Provided text =
Contact: Carla Beasley, National Park Service, (478) 752-8257

Additional Contacts:
Jason Salsman, Muscogee (Creek) Nation, (539) 286-4559
Seth Clark, Ocmulgee National Park and Preserve Initiative, (478) 361-5418
Alanna Sobel, National Park Foundation, (202) 796-2538
Eileen Larrabee, Open Space Institute, (518) 859-5069
MACON, Ga. (Feb. 9, 2022)—The Muscogee (Creek) Nation, National Park Service, Ocmulgee National Park and Preserve Initiative, National Park Foundation, and the Open Space Institute (OSI) announced today a historic addition to the Ocmulgee Mounds National Historical Park (Park). The property more than doubles the size of the park and provides additional protection for some of the most significant prehistoric Indigenous mounds in North America.

The newly protected 951-acre property is located adjacent to the park and inside the city limits of Macon. The property was under threat of incompatible industrial development before OSI negotiated a deal to purchase the land in 2021. The project is the result of a major expansion of the park in 2019, quadrupling the authorized boundary from 701 acres to more than 3,000 acres, setting the stage to expand a unique urban park that tells the story of 17,000 years of continuous human habitation of the Ocmulgee basin.

Entries supplied =
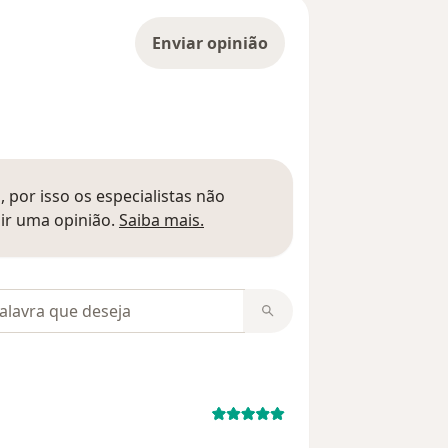
Enviar opinião
 por isso os especialistas não
Saber mais sobre pareceres
ir uma opinião.
Saiba mais.
m opiniões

Tasks to complete =
1. According to the press release, how many acres does the newly protected property cover?
2. Quote the passage of the press release between "The newly protected" and "the Ocmulgee basin.", inclusive.

Responses =
1. 951 acres

2.
The newly protected 951-acre property is located adjacent to the park and inside the city limits of Macon. The property was under threat of incompatible industrial development before OSI negotiated a deal to purchase the land in 2021. The project is the result of a major expansion of the park in 2019, quadrupling the authorized boundary from 701 acres to more than 3,000 acres, setting the stage to expand a unique urban park that tells the story of 17,000 years of continuous human habitation of the Ocmulgee basin.